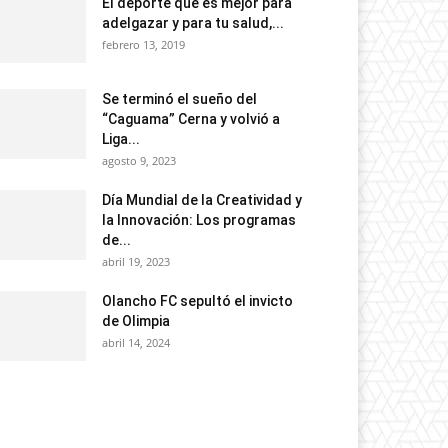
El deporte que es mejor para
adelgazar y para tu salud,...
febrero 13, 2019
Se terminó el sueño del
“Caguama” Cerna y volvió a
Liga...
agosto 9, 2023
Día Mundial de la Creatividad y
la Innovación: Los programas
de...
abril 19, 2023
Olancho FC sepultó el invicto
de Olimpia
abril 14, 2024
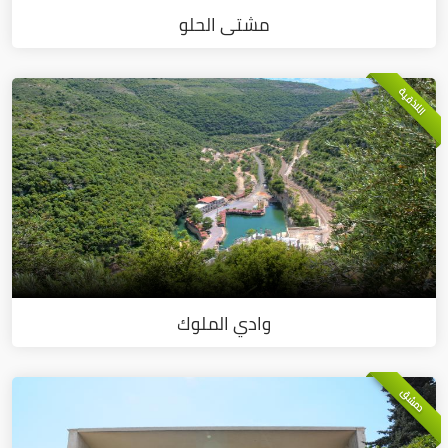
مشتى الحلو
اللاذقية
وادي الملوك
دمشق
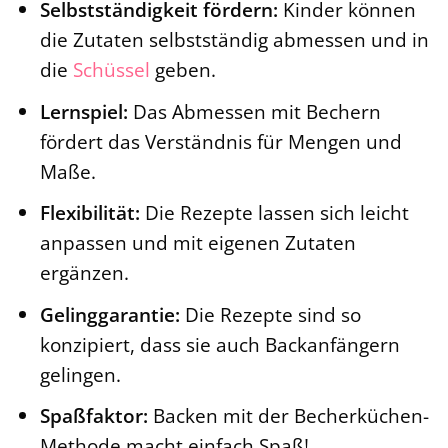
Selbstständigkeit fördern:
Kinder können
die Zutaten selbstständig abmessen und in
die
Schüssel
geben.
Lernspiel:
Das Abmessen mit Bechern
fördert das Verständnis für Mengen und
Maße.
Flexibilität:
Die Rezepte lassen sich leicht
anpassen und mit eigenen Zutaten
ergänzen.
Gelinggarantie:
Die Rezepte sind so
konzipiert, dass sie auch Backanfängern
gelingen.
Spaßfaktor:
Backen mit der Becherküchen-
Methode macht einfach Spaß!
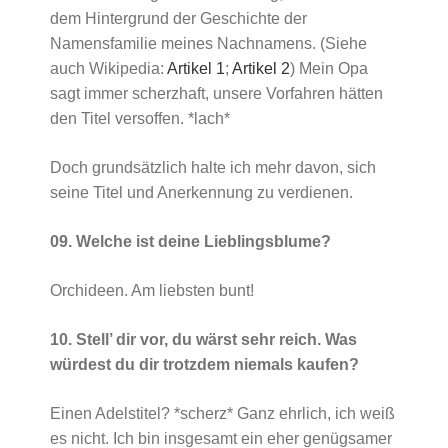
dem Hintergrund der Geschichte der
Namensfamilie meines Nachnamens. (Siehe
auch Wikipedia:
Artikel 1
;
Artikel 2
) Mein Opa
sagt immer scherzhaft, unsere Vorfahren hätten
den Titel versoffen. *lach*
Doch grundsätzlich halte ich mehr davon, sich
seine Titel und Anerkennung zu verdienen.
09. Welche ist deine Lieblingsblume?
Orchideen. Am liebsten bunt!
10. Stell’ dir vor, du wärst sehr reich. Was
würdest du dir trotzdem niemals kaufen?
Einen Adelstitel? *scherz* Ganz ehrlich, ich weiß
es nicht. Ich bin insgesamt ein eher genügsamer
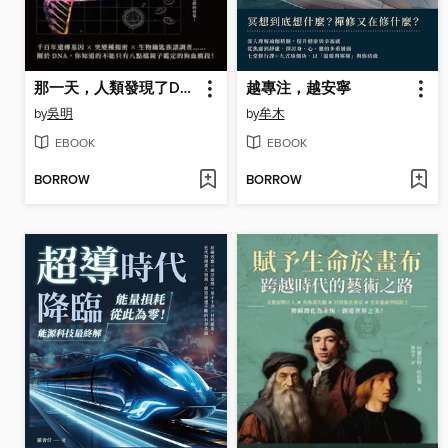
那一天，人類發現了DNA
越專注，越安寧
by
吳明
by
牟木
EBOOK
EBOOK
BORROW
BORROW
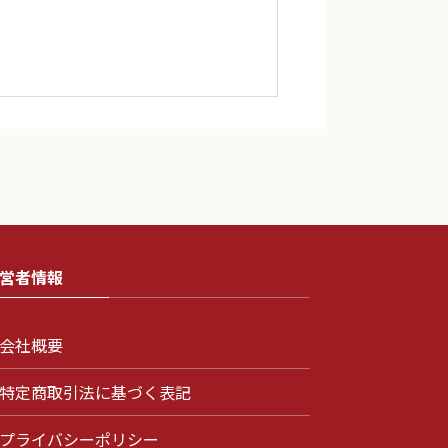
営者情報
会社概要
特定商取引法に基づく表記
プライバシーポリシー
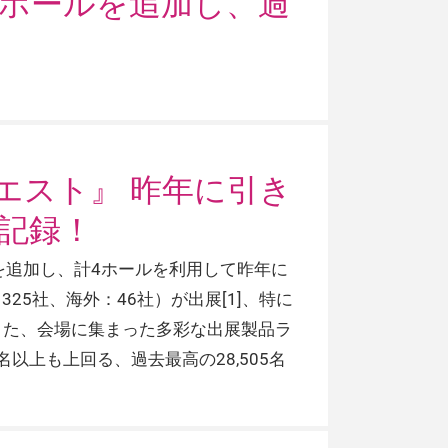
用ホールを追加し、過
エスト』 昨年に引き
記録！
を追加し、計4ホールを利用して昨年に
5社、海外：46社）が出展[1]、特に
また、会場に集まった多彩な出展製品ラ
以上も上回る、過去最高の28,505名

--

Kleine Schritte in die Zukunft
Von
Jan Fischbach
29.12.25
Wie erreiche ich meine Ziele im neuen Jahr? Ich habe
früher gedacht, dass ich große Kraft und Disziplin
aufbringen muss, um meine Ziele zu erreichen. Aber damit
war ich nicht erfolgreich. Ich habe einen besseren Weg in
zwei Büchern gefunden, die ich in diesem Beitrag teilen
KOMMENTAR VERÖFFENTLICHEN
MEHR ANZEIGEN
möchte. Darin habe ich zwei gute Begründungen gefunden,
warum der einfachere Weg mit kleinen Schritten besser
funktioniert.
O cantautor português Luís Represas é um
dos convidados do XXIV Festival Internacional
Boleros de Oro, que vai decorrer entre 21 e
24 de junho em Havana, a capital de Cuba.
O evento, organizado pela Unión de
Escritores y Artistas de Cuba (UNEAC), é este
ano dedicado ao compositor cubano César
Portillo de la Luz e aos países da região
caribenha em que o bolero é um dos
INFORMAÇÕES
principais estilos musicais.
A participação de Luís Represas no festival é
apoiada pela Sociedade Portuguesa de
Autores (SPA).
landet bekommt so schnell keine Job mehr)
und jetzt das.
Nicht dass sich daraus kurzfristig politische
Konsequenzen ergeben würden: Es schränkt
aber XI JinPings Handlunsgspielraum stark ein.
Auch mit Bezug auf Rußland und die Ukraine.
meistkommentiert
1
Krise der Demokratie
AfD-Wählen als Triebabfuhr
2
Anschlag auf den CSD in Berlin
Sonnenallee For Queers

▶ **Directive**:
Extract from the material the lines starting with the one that contains "El deporte que es mejor para" and going on through the one that contains "abril 14, 2024", both included, and reproduce them without any change.

▶ **Exercise answer**:
El deporte que es mejor para
adelgazar y para tu salud,...
febrero 13, 2019
Se terminó el sueño del
“Caguama” Cerna y volvió a
Liga...
agosto 9, 2023
Día Mundial de la Creatividad y
la Innovación: Los programas
de...
abril 19, 2023
Olancho FC sepultó el invicto
de Olimpia
abril 14, 2024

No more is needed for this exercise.